24 Ağustos 2015 Pazartesi

[İSKAMBİL KARTLARI BLOG TUR #9] HUYSUZ VE RUHSUZ-NEHİR ERDEM




HUYSUZ VE RUHSUZ-NEHİR ERDEM

Sayfa Sayısı: 436
Tür: Romantik
Yayınevi: Müptela Yayınları


Savaşamadıkları tek şey tutkularıydı.

Bir kadın erkeklere karşı huysuz, aşka karşı acemiyse ortaya büyük bir sorun çıkabilir. Üstelik o kadın hem çok güzel, hem de masumsa bu sorun adamın başına bela olabilir...

''Ukala, ruhsuz, kasıntı adam. Sinir bozucu pislik. Bencil, kalın kafalı...''

Kalın kafalıdan sonrasını duymayan Yağız sırıtarak mırıldandı.

''Ben de sana deli oluyorum Huysuz hatun...''

Ve bir adam kadınlar konusunda uzman, aşkta ruhsuzsa ortaya büyük bir sorun çıkabilir.

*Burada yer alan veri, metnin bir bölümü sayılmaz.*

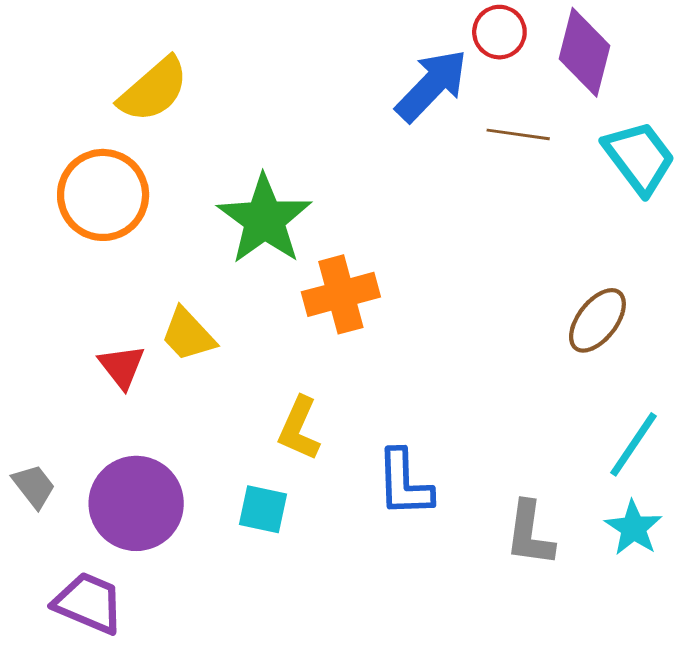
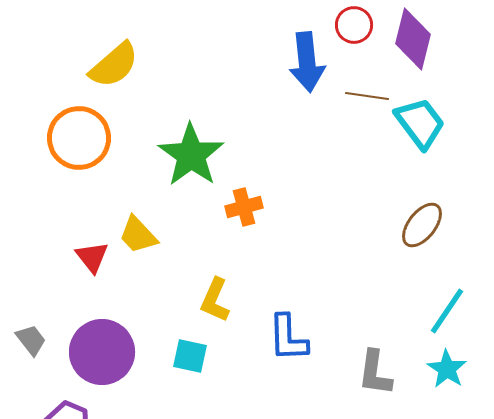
blue arrow: (432, 85) -> (307, 62), turned 130
cyan trapezoid: (639, 157) -> (420, 123), moved
orange cross: (341, 294) -> (244, 207), size x0.7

Üstelik o adam yakışıklı ve karşı konulmazsa bu sorun çok tehlikeli olabilir.

Gün gelecek sözler aşka,gurur tutkuya yenilecek.


Yine Müptela Yayınları'ndan bir kitapla karşınızdayım. Ve tabii ki yine bir Wattpad kitabı. Eminim ki Wattpad'den basılan kitapları saymaya başlasak birçoğumuzun aklına Nehir Erdem de gelir. Bu kitap Nehir Erdem ile tanıştığım ilk kitap oldu. 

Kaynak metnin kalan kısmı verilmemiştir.